# SOURCE MATERIAL:
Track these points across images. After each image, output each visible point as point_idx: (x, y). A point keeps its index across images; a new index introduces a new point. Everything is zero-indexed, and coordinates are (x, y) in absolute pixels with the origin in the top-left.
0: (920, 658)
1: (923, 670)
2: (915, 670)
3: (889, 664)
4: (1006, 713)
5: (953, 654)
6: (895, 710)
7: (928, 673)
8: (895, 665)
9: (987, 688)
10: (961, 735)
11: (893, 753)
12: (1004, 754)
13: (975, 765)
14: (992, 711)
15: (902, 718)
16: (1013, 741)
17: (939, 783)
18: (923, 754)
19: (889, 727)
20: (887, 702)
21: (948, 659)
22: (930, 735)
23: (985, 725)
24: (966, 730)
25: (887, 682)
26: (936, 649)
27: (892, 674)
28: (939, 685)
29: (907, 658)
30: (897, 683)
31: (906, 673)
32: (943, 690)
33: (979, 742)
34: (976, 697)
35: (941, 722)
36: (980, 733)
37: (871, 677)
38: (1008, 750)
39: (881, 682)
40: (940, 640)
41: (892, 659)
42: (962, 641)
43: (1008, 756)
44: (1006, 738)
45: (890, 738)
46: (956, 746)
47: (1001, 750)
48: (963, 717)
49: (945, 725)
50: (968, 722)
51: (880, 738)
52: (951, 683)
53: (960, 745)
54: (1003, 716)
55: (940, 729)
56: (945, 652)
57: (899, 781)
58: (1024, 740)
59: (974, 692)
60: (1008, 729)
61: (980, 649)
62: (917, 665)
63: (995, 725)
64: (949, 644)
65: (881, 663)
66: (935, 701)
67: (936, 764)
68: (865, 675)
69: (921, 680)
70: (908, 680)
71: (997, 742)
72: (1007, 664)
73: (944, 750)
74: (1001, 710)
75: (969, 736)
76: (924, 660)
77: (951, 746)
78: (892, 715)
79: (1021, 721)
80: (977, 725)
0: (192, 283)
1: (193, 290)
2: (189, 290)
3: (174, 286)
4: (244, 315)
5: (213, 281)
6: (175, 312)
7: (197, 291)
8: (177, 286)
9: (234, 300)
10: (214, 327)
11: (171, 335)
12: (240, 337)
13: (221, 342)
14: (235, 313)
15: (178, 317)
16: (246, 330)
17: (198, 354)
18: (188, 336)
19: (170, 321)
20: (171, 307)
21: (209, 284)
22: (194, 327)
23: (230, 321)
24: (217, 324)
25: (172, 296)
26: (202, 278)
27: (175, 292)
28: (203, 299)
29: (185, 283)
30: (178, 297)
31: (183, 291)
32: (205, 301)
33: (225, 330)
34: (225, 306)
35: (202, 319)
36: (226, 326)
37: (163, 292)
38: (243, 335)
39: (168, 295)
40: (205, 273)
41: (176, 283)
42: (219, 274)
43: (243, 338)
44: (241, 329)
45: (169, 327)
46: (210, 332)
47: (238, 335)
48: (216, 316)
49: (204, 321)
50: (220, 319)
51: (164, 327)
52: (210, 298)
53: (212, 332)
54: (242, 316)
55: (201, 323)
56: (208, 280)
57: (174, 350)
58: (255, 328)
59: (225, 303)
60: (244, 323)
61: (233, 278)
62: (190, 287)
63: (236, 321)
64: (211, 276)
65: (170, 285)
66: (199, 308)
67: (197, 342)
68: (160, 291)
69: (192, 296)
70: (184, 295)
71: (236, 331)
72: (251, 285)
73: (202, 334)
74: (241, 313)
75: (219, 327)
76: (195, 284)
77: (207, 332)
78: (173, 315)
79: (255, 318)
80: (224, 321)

# TASK GOAL:
Only the lines above from the one with "68: (865, 675)" through the one with "79: (1021, 721)" should be duplicated, character for character.

# OUTPUT FOR THIS EXERCISE:
68: (865, 675)
69: (921, 680)
70: (908, 680)
71: (997, 742)
72: (1007, 664)
73: (944, 750)
74: (1001, 710)
75: (969, 736)
76: (924, 660)
77: (951, 746)
78: (892, 715)
79: (1021, 721)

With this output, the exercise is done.